Petikan Teks:

Ada beberapa adegan dimana Yagii ‘menyergap’ Maeda yang saya rasa itu intens sekali. Namun nyatanya di sini hanya pergerakan seadanya yang bikin suasana ngga terbangun. Mungkin karena tempat syutingnya sempit kali ya. Jadi sutradara ngga bisa masuk buat ngawasin. Cuma ada kameraman sama pemerannya aja di dalem. Apa ya, walau tau ini film mungkin budgetnya rendah, tapi aktingnya coba yang cuco pada. Kan film bagus juga yang seneng kalian pada (anak teater lagi nguliahin ngga mutu)

Ngga cuma kedua pemeran utama, beberapa pemeran lainnya, terutama kedua rekan kerja Maeda (yang termasuk sang kepala toko sendiri) yang kemana-mana selalu berdua dan bikin saya risih. Namun, saya akui, casting sang kepala toko memang tepat adanya. Saya suka aktingnya meski berbeda jauh dengan yang di komik, namun yang dalam film ini memiliki warna dan ciri khasnya tersendiri. Tinggal satu rekan kerjanya sendiri yang agak mengganggu. Kurang eksplorasi kayaknya.

Itu ajah. Sisanya, adegan peluk-peluk dan unyu-unyuan, saya ngga ada masalah.

th_113_
Bagaimana dengan adegan ena-ena?

Itu saya ngga mau liat. Asli. Bikin malu. Walau nontonnya sendirian. Ngga tau saya menuju tahap sembuh dari fujo atau bagaimana, yang jelas berkat pengambilan gambar dan shutter speed yang ngga diturunin… eh buka shutter speed, apa ya. Ngga Slow-Mo gitu, jadi ngambil gambarnya seadanya aja. Saya jadi serasa nonton jgv //EHHH yah gitu, makanya malu.

ckulyscvaaaulyf

Adegan kisunya sebenernya cukup cuco. Apalagi kalo banyak latihan. Saya maklum kalau ini hanya film, dan kelihatan sekali Yoshioka-san rikuh. Namun yang namanya film, ada baiknya jika aktingnya bener-bener totalitas biar baik manga maupun filmnya sama bagusnya.

Dan masalah utama yang menjadi protes saya dalam tulisan ini adalah tata cara pengambilan gambar. Sinematografi atau pengambilan gambar ala-ala filmnya kuraaang film. Apa ya, mulai dari pencahayaan. Redup!! Meski ada jendela gede-gede, namun suasananya gloomy sangat. Maaf, tapi saya bandingkan dengan ‘Doushitemo Furetakunai‘ yang sama gloomy-nya dan sama darknya.

Tugas: Bisakah Anda meringkas ulasan film di atas dalam dua kalimat?

Bahan Ekstraksi:
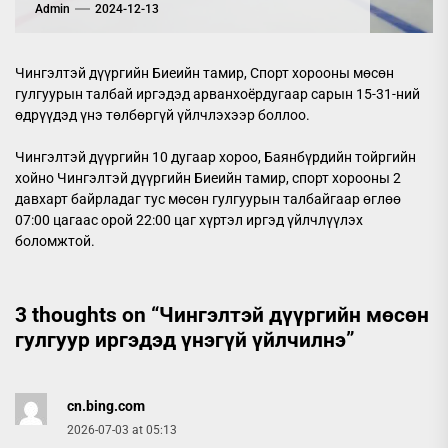
Admin
2024-12-13
Чингэлтэй дүүргийн Биеийн тамир, Спорт хорооны мөсөн
гулгуурын талбай иргэдэд арванхоёрдугаар сарын 15-31-ний
өдрүүдэд үнэ төлбөргүй үйлчлэхээр боллоо.
Чингэлтэй дүүргийн 10 дугаар хороо, Баянбүрдийн тойргийн
хойно Чингэлтэй дүүргийн Биеийн тамир, спорт хорооны 2
давхарт байрладаг тус мөсөн гулгуурын талбайгаар өглөө
07:00 цагаас орой 22:00 цаг хүртэл иргэд үйлчлүүлэх
боломжтой.
3 thoughts on “
Чингэлтэй дүүргийн мөсөн
гулгуур иргэдэд үнэгүй үйлчилнэ
”
cn.bing.com
2026-07-03 at 05:13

Jawaban: Penulis ulasan menilai akting para pemeran kurang maksimal, mulai dari adegan Yagii "menyergap" Maeda yang terasa seadanya hingga salah satu rekan kerja Maeda yang kurang eksplorasi, meski casting sang kepala toko dianggap tepat. Keluhan utamanya adalah pengambilan gambar, terutama pencahayaan yang redup sehingga suasananya sangat gloomy.